The Sunday World (Southern edition), 9 May 1976 (Continued):
The spot where Santa Claus died
Supt. Murphy, a soft spoken Corkman who has worked on many of the big murder probes round the cuntry over the past 15 years, told me frankly: "The position is that the investigation is in full swing but it could take weeks. We are keeping our fingers crossed to make a breakthrough."
As uniformed men and detectives, many of them drafted in from other divisions, worked on the major task of interviewing everybody over the age of ten in about 700 houses in northside Dundalk, the people of the Marian Park estate remained shocked and dumb-founded by the brutal slaying of the knndly "Santa Claus" who visited their homes every year.

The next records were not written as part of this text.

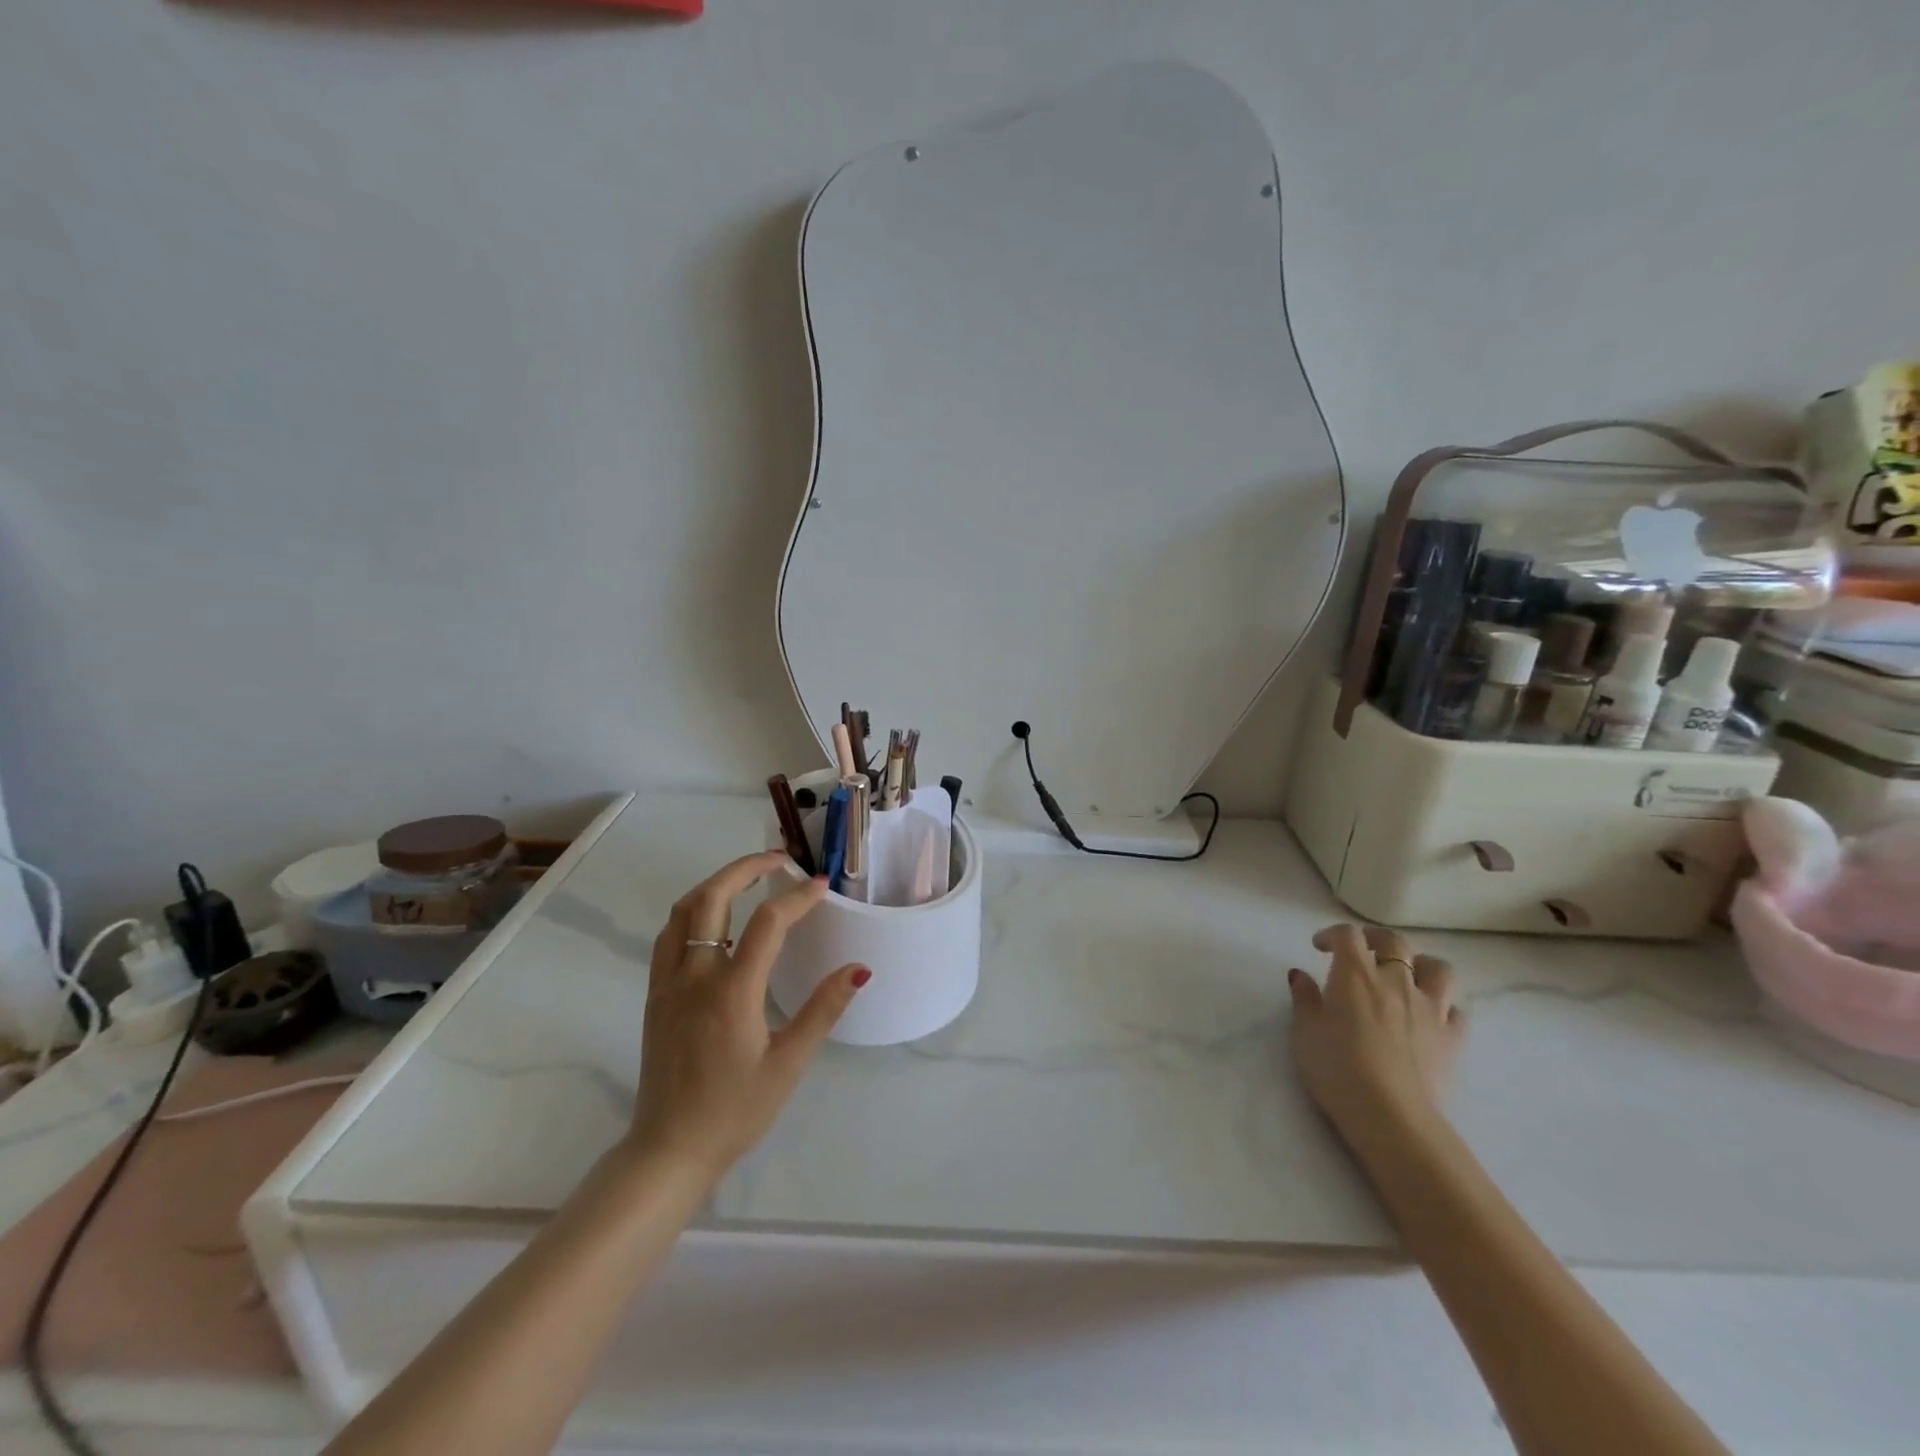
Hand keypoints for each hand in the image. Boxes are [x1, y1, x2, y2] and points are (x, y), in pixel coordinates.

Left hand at [626, 851, 867, 1179]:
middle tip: (779, 860)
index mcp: (731, 993)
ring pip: (682, 911)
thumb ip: (823, 1010)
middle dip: (746, 868)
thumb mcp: (788, 1064)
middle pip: (711, 898)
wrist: (669, 1149)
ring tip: (749, 878)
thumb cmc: (736, 1111)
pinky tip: (716, 919)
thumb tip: (859, 969)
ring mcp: (667, 984)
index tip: (821, 886)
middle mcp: (693, 977)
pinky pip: (668, 935)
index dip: (796, 898)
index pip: (766, 924)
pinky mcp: (654, 995)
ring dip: (716, 884)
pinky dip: (694, 911)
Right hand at [1287, 924, 1463, 1145]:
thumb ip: (1304, 998)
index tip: (1320, 947)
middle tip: (1362, 951)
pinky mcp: (1452, 1039)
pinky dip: (1443, 1007)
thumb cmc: (1337, 1069)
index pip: (1348, 935)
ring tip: (1406, 978)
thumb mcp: (1304, 1032)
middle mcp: (1396, 981)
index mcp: (1355, 975)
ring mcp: (1430, 1009)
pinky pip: (1455, 1011)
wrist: (1391, 1116)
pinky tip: (1428, 1019)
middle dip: (1376, 939)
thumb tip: (1300, 975)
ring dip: (1421, 966)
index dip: (1333, 934)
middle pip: (1395, 942)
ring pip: (1439, 969)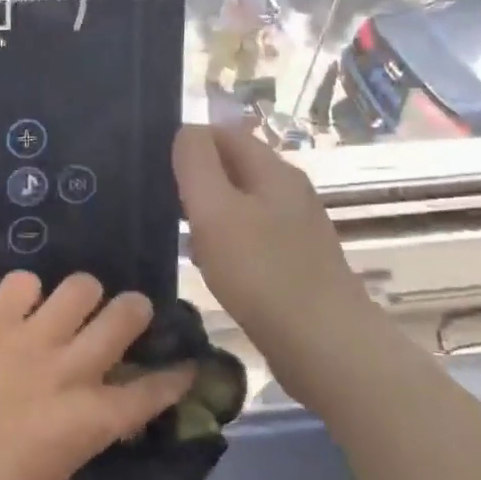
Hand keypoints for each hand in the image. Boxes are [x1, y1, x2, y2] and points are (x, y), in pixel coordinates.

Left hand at [0, 272, 193, 479]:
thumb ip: (81, 435)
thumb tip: (92, 413)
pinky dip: (27, 293)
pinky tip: (19, 309)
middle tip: (128, 316)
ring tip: (72, 307)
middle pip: (123, 317)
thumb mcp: (55, 476)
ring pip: (79, 286)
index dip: (174, 376)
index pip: (149, 391)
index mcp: (88, 420)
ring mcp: (27, 339)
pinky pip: (21, 282)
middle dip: (136, 312)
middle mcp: (67, 369)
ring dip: (84, 296)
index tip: (186, 364)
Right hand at [173, 124, 370, 345]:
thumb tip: (185, 131)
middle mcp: (288, 190)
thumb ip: (196, 163)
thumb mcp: (216, 210)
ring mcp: (295, 228)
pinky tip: (210, 268)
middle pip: (232, 167)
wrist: (326, 348)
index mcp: (273, 170)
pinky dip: (224, 243)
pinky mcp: (295, 262)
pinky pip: (249, 237)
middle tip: (162, 205)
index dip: (186, 143)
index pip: (223, 133)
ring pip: (239, 204)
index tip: (154, 171)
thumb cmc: (262, 273)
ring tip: (179, 238)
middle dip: (195, 180)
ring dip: (207, 215)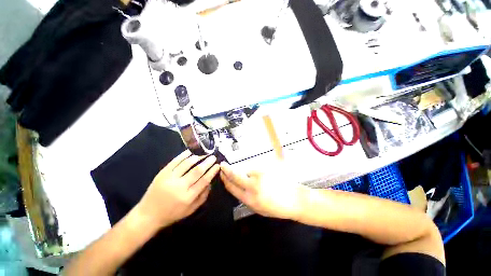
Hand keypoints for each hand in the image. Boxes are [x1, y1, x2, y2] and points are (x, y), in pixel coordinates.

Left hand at [136, 150, 218, 228]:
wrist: (148, 215)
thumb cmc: (172, 213)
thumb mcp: (191, 210)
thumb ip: (203, 196)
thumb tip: (210, 182)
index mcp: (188, 197)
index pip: (204, 181)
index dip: (212, 171)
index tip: (218, 165)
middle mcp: (179, 186)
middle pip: (197, 170)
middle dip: (207, 162)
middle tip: (213, 157)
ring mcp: (169, 178)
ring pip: (187, 164)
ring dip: (198, 157)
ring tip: (204, 153)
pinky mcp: (162, 173)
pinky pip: (175, 161)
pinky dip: (184, 155)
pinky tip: (191, 151)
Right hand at [220, 162, 306, 219]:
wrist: (295, 199)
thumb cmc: (277, 207)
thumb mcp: (258, 209)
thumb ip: (246, 197)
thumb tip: (238, 187)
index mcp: (249, 199)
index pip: (232, 187)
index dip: (225, 179)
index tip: (221, 173)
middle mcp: (253, 186)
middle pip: (235, 175)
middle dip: (226, 169)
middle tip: (223, 165)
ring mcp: (260, 176)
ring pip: (246, 170)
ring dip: (246, 172)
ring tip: (256, 178)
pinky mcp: (267, 169)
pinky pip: (256, 168)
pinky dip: (255, 171)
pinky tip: (263, 176)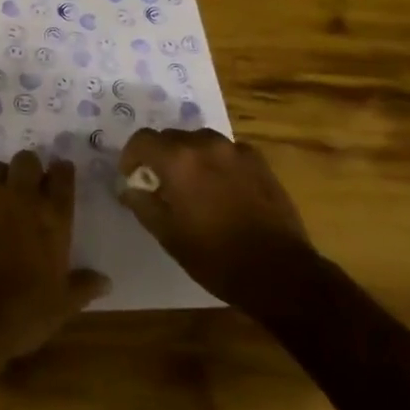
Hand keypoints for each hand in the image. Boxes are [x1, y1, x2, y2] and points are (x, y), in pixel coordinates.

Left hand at [0, 153, 109, 361]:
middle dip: (28, 168)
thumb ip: (83, 286)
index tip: (61, 176)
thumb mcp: (63, 305)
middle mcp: (22, 197)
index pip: (63, 176)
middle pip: (26, 160)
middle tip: (27, 186)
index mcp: (53, 216)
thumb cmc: (25, 311)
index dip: (62, 172)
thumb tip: (105, 282)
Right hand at [117, 129, 313, 312]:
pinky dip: (216, 162)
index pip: (142, 140)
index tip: (132, 177)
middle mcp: (205, 145)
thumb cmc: (215, 257)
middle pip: (171, 137)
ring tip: (192, 185)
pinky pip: (226, 151)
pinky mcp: (259, 161)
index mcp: (178, 160)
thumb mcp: (168, 235)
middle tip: (160, 184)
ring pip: (199, 141)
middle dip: (160, 156)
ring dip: (188, 156)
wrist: (279, 272)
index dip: (131, 156)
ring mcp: (235, 150)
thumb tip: (129, 187)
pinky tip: (222, 189)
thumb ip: (143, 204)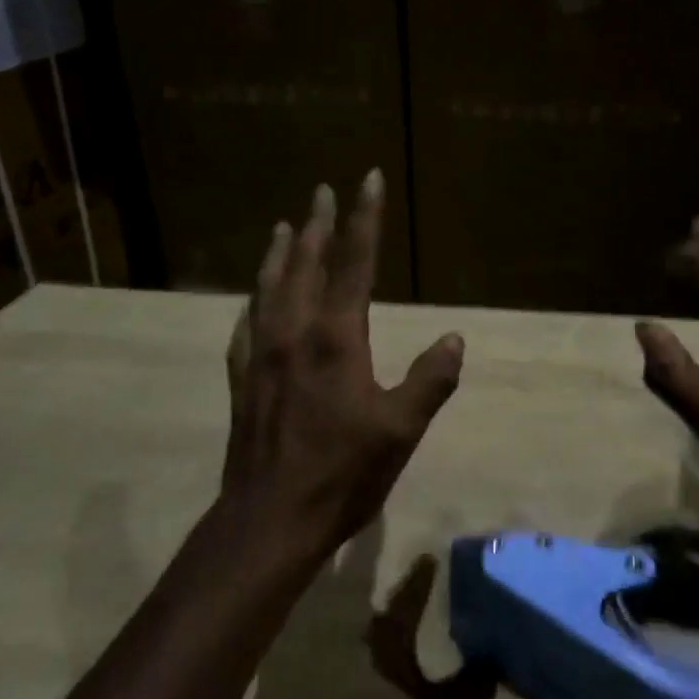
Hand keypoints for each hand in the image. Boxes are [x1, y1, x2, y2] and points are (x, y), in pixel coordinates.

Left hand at [222, 170, 464, 565]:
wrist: (269, 520)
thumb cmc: (342, 473)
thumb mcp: (401, 429)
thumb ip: (430, 380)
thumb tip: (455, 338)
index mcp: (336, 337)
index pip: (354, 262)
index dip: (364, 218)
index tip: (367, 179)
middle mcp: (294, 333)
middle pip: (304, 263)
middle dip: (316, 223)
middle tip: (320, 191)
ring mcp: (262, 354)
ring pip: (269, 287)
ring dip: (278, 253)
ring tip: (282, 226)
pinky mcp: (242, 380)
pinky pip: (246, 326)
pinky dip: (253, 301)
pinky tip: (252, 299)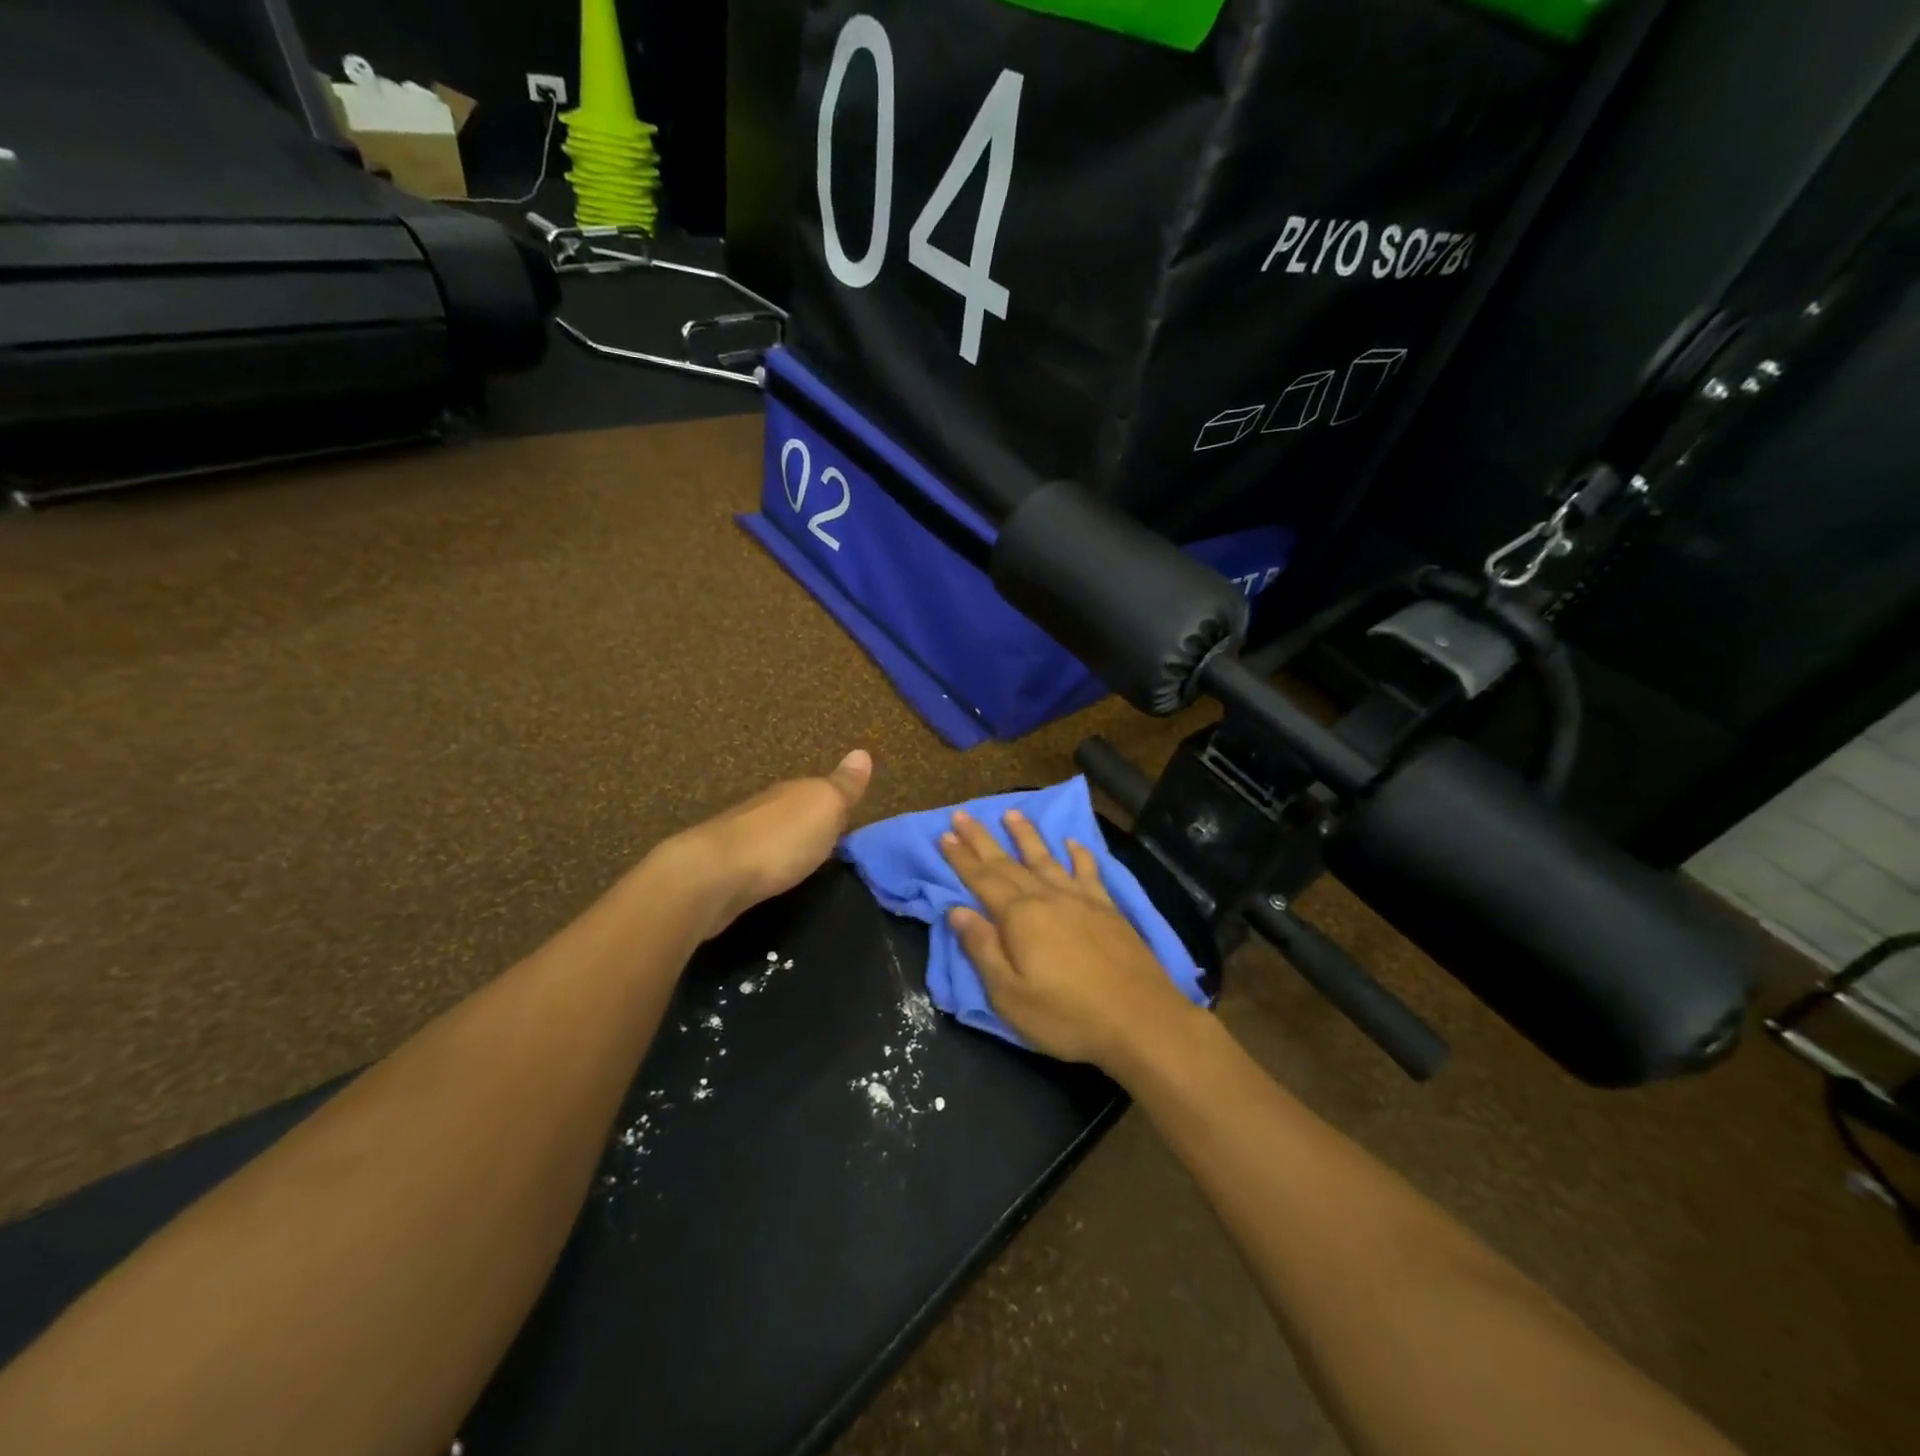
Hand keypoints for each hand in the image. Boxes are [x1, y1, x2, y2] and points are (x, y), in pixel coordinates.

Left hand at [658, 750, 872, 938]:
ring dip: (785, 844)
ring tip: (804, 861)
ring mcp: (740, 838)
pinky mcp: (724, 870)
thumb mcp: (824, 808)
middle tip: (831, 842)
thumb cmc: (779, 840)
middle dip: (809, 823)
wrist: (712, 876)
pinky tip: (772, 875)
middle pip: (793, 811)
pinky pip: (756, 861)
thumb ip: (843, 786)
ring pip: (772, 835)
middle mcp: (765, 808)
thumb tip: (862, 752)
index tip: (850, 819)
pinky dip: (767, 865)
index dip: (835, 803)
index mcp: (792, 792)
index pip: (819, 790)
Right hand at [939, 808, 1203, 1070]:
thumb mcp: (1010, 995)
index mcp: (1019, 917)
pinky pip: (1088, 871)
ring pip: (1046, 858)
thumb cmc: (1067, 1015)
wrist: (1140, 1019)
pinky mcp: (1108, 908)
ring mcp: (1081, 899)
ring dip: (1026, 835)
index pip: (982, 880)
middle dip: (982, 839)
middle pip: (1008, 862)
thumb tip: (957, 911)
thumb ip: (983, 949)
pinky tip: (1072, 842)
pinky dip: (1078, 855)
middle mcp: (1047, 897)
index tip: (944, 836)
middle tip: (962, 815)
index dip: (961, 858)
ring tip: (1011, 813)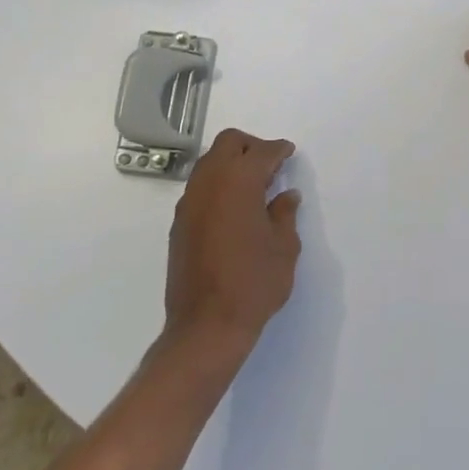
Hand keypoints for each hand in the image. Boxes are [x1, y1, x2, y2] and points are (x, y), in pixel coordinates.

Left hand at [163, 129, 301, 355]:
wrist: (207, 325)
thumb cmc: (254, 283)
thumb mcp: (284, 247)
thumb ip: (284, 214)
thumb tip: (286, 196)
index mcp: (238, 182)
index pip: (260, 152)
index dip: (278, 149)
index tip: (288, 152)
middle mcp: (209, 183)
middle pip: (228, 144)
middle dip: (251, 146)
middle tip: (271, 164)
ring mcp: (190, 202)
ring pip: (209, 163)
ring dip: (231, 163)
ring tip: (254, 186)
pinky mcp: (180, 223)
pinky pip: (200, 187)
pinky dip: (218, 184)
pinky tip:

"There was great sadness in the estate and many of the people actually cried," said Mr Michael Fitzgerald, 40 Marian Park, a member of the local tenants association which arranged for Mr Ludlow to make a a Santa Claus visit to all 165 houses on the estate every Christmas for many years.
"At about 1.30 pm on the Sunday before Christmas he would come into the estate hidden in a ;ittle red trailer pulled by a car. When the children gathered around he would zoom out of the box with his sack of toys and he would tell the children to go back to their homes to wait his visit.
"He would spend seven to eight minutes in each house and he would have a gift parcel for every child. he would chat to the children and warn them about the dangers of crossing the road and he would pose for pictures. He was a very kind man."
Supt. Murphy, who has been drafted into Dundalk along with eight of his men from the Garda Technical Bureau based at John's Road, Dublin, spoke to me at length about the mystery as to why somebody should want to kill a simple inoffensive man who took no interest in politics.
"Mr Ludlow was a sociable, well-liked man. He played rings, and he also played the mouth organ. Occasionally he sang a song in the pubs that he frequented. On Saturday night, 1 May, he was in pubs in Dundalk having a drink as was his usual custom.
"Some time after midnight, he was seen thumbing a lift at Smith's Garage on the northern side of Newry Bridge, just outside Dundalk. We are anxious to trace any person who might have seen him or others thumbing a lift on the Newry road.
"On Sunday, 2 May, Mr Ludlow's body was found in a lane off what's known as the 'back road' which leads from Thistlecross, on the main dundalk to Newry road, to the Carlingford road, just past the back entrance to the Ballymascanlan Hotel.
"It is known that a large number of people travelled along this stretch of road before and after 12 midnight because there are functions in the hotel. We are anxious to hear from anybody who might have heard shots, or seen anything of a suspicious nature.
"It is known that Mr Ludlow was a man with a very good nature. He liked children and assisted charitable organisations. He collected money for these organisations, and so on. Over the past number of years Mr Ludlow assumed the role of Santa claus from time to time in housing estates in dundalk town.
"The gardai believe that people who might not otherwise want to get involved might come forward when this is known. If people are reluctant for one reason or another to come forward they could send an anonymous leter or make an anonymous phone call to the gardai at Dundalk.
"It is believed that a hand gun was used in the killing and that the victim was shot at least three times at close range."
Meanwhile in the top floor murder hunt HQ at Dundalk garda station, detectives continued to sift through scores of questionaire forms completed by police on house-to-house visits, searching for leads to be followed up by the investigation section of the Murder Squad.
Mr Ludlow lived in a cottage at Thistlecross, about three miles from Dundalk, with his 80-year-old mother who is virtually bed-ridden. Also living in the house is his sister, Mrs Nan Sharkey, her husband John and their ten children.
"The funeral to Ravensdale cemetery was one of the biggest I have ever seen," said the murder victim's brother-in-law, Mr Tommy Fox. The two men worked together at a saw mill in Ravensdale.
On his last night in Dundalk, Mr Ludlow visited three public houses: The Lisdoo Arms; The Horse and Hounds, and finally The Vine. When he did not return home that night, worried relatives visited the pubs inquiring about him on Sunday morning.
That afternoon a tourist found the body thrown across a ditch, lying face upwards, jacket and overcoat thrown across his legs. It is possible he may have been killed elsewhere, and there is speculation that more than one person helped to lift the victim, who weighed about 10 stone, into the brambles.
The tree-shaded spot, with the Cooley Mountains in the background, is only about a mile from the family home at Thistlecross. Gardai are still keeping an open mind as to the motive behind what seems to have been one of the most senseless killings of all. The Provisional IRA have denied responsibility blaming a british SAS squad or sectarian killers for this calous crime.